■ **TASK DETAILS**:
In the records that come next, find every line with "elbow". Return those lines.

■ **THE DATA**:
_____

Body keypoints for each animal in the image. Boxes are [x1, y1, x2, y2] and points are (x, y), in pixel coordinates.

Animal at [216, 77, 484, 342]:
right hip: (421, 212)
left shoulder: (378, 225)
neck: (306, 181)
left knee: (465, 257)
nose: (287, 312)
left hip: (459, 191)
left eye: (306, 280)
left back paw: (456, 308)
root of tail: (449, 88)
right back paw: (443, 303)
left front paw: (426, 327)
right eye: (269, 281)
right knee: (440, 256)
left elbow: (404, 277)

_____

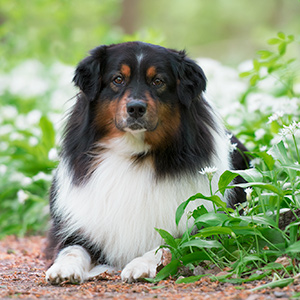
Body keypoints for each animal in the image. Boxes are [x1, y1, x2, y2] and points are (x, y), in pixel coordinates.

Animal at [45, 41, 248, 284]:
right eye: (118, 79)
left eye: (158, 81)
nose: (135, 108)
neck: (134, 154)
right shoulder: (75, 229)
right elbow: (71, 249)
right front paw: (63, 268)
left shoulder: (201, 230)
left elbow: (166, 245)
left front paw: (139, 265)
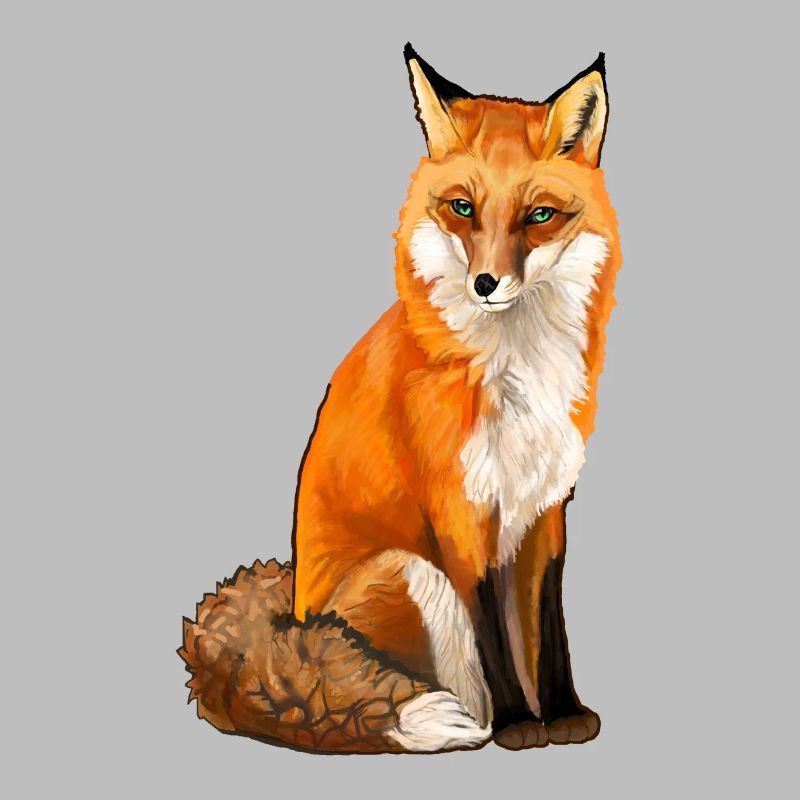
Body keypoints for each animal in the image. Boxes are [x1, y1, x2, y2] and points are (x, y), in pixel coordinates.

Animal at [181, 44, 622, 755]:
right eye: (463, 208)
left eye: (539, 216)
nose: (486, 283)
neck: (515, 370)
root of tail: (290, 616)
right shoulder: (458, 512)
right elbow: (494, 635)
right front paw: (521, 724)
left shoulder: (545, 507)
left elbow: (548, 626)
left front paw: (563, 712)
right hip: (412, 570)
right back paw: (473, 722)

_____

■ **FINAL ANSWER**:
left elbow: (404, 277)
right elbow: (71, 249)
left elbow: (166, 245)
right elbow: (494, 635)
left elbow: (548, 626)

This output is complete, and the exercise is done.